Read the records beneath this task and copy every line that contains the string "backpack".

| INPUT DATA |
■ ■ ■ ■
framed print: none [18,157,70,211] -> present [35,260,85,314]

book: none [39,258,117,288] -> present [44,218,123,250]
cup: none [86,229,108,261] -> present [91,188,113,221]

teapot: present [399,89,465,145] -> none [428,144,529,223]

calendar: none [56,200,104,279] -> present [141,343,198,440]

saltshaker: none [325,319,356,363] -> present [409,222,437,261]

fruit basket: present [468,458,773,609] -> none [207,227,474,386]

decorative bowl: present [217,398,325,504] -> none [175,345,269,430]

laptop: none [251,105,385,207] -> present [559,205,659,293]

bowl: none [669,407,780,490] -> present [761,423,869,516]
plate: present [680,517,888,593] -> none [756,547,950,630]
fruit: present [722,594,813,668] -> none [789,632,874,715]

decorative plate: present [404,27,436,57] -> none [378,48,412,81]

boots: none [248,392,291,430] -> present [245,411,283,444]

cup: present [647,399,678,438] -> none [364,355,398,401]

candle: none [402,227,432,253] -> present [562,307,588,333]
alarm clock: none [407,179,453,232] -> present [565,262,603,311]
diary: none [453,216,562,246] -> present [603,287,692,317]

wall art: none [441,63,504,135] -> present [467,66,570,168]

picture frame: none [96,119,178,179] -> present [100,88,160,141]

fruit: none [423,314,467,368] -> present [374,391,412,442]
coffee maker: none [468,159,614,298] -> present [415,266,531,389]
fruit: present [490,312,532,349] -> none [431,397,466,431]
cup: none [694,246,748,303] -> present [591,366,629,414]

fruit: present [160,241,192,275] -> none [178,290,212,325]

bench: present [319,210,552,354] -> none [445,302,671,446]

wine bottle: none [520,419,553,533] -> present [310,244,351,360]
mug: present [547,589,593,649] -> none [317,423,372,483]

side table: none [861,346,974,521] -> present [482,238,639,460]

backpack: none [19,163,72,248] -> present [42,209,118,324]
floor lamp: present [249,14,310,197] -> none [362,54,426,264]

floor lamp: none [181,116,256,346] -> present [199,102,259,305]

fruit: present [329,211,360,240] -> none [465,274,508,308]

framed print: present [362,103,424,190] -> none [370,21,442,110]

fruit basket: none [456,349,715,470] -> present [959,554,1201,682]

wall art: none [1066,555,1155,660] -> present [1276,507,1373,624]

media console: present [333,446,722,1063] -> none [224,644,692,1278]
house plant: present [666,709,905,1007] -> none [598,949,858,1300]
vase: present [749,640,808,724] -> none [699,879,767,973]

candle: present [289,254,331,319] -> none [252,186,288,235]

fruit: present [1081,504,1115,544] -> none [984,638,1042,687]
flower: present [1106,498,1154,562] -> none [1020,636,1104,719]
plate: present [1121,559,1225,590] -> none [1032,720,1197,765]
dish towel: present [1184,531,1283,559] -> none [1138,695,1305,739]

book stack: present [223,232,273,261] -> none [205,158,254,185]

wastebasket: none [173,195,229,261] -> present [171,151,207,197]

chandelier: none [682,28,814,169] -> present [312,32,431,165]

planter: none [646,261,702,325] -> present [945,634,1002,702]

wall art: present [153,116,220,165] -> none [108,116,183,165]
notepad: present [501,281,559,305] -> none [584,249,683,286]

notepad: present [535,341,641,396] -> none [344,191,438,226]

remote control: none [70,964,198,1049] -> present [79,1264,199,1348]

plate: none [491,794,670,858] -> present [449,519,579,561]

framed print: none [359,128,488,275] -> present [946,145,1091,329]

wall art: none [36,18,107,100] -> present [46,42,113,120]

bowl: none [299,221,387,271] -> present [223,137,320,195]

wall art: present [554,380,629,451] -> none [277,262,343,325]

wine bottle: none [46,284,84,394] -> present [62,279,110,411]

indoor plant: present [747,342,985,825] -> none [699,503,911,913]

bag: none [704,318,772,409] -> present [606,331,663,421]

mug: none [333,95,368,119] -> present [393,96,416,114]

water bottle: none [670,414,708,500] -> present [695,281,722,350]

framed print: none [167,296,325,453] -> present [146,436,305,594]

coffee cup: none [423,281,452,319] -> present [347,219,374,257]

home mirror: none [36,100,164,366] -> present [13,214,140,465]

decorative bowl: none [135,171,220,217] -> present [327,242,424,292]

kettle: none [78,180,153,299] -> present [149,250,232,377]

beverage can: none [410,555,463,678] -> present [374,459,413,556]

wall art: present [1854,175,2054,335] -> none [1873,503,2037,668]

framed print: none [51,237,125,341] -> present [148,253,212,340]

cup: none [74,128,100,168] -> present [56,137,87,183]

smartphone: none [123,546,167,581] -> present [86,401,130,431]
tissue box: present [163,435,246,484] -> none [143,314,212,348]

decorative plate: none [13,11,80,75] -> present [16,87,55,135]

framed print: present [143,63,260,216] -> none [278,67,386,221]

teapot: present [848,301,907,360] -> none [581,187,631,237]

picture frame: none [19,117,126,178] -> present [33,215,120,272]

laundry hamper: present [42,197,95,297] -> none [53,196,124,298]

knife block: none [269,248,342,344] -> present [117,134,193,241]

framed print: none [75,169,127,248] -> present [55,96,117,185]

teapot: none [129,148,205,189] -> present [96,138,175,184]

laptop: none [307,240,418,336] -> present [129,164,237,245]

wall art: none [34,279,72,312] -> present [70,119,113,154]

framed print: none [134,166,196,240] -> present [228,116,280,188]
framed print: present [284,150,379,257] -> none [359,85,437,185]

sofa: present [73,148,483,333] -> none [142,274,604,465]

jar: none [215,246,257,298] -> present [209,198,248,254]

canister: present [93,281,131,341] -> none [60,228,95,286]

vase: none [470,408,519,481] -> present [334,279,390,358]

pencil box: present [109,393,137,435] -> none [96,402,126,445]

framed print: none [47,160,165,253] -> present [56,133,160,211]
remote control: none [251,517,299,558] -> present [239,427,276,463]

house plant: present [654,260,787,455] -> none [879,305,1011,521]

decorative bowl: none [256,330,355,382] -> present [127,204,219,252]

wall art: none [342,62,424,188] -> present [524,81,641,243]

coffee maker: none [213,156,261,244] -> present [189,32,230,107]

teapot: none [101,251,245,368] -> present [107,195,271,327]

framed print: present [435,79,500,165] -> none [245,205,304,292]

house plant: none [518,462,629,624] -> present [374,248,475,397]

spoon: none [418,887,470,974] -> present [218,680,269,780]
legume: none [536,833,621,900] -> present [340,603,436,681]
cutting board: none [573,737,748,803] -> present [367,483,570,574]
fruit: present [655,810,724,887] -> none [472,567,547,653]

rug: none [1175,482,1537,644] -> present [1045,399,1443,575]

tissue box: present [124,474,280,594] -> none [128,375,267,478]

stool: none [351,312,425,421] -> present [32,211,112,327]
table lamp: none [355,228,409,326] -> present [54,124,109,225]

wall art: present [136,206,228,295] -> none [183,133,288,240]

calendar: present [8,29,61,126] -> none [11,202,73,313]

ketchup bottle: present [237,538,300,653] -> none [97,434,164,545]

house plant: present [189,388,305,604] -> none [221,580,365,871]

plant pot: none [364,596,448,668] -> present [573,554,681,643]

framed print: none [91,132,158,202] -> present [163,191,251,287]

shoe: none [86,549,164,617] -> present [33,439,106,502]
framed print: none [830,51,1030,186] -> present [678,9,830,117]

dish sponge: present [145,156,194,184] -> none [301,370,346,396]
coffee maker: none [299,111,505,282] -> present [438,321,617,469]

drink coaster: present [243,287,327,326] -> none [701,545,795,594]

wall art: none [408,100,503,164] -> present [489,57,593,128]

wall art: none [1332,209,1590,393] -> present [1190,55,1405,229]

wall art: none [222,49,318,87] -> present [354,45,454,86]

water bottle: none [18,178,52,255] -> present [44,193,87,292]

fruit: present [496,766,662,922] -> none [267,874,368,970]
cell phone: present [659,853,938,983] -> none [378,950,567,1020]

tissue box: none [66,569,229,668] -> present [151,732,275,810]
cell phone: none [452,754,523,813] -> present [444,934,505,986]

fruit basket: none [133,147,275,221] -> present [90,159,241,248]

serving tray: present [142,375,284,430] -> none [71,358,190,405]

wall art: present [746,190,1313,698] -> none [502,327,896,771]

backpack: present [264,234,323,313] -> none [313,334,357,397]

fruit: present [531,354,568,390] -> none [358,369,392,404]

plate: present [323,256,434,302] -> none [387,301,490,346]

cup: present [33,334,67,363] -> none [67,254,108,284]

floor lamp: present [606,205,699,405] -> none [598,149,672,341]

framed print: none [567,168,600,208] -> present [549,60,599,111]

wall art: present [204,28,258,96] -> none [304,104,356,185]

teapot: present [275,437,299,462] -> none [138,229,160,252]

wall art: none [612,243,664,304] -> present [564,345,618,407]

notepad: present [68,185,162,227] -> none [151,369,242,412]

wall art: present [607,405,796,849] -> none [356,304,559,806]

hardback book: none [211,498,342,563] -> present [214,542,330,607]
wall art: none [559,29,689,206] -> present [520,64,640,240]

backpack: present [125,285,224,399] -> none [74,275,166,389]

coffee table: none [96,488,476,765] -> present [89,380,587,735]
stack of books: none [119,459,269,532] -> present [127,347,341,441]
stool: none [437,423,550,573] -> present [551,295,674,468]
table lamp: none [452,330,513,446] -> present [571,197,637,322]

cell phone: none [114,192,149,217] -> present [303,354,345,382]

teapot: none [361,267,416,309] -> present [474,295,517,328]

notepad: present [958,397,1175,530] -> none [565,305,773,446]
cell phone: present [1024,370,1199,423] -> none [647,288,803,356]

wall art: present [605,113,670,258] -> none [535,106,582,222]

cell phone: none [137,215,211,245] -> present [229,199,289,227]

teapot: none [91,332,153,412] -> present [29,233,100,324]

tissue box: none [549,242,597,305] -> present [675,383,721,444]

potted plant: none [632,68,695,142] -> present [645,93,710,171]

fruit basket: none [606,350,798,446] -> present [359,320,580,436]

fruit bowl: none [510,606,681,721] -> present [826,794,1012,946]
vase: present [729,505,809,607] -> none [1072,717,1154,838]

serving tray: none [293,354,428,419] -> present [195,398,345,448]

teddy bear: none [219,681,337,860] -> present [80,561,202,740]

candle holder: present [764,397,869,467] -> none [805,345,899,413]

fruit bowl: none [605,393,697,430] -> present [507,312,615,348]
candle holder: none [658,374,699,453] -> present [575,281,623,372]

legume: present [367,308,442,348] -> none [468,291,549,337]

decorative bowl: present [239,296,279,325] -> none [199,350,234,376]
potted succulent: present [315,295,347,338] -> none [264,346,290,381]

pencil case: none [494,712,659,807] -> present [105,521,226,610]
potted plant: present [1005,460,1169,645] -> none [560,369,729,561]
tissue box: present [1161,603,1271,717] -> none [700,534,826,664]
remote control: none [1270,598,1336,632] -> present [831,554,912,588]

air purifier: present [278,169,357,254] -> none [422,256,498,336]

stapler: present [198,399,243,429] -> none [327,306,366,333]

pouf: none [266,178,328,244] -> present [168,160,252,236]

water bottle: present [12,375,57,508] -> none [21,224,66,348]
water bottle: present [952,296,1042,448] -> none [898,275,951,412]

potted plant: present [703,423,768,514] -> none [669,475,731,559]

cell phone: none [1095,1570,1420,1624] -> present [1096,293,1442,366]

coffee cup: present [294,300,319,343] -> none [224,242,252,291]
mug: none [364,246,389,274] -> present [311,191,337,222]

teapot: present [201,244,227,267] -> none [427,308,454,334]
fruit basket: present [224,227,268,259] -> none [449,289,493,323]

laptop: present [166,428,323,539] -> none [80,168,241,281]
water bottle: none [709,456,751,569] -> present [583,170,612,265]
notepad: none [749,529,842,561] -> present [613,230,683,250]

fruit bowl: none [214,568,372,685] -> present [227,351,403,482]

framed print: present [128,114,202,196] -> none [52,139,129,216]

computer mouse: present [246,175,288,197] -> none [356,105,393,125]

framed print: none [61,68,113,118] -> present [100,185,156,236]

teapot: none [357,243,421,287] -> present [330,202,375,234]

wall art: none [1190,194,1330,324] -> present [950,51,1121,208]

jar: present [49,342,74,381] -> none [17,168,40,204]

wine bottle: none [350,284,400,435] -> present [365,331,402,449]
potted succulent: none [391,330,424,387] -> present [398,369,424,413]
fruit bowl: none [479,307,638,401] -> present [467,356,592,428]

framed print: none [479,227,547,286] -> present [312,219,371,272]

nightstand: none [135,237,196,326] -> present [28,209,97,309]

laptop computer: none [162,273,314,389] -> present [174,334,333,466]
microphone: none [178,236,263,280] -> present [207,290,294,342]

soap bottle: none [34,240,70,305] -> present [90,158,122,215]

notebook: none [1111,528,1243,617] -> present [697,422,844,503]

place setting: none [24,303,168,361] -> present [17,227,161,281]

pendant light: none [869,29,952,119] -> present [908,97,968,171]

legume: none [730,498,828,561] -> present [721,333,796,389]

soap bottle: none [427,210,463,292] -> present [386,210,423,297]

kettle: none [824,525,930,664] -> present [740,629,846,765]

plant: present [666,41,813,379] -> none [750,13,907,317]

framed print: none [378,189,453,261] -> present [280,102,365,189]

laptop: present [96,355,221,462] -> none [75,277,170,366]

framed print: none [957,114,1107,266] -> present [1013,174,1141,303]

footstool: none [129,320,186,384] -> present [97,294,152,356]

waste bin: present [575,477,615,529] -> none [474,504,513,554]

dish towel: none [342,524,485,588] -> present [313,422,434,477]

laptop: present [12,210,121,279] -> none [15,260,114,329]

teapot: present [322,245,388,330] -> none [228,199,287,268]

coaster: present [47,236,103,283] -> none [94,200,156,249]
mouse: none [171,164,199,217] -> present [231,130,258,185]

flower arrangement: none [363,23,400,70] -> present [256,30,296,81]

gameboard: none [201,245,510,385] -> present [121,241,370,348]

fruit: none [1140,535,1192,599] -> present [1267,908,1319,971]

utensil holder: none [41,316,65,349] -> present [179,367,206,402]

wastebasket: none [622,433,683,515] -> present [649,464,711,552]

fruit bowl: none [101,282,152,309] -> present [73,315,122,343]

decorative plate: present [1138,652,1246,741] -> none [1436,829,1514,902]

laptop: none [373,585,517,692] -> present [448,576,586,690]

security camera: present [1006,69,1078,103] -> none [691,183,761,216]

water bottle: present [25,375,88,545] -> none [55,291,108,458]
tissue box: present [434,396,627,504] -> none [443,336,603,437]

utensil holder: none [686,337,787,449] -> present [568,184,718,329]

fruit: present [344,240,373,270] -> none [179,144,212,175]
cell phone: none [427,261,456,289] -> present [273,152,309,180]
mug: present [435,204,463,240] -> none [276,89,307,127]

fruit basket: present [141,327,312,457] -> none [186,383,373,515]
■ ■ ■ ■
| ANSWER AREA |
backpack: none [19,163,72,248] -> present [42,209,118,324]
backpack: present [264,234,323,313] -> none [313,334,357,397]
backpack: present [125,285,224,399] -> none [74,275,166,389]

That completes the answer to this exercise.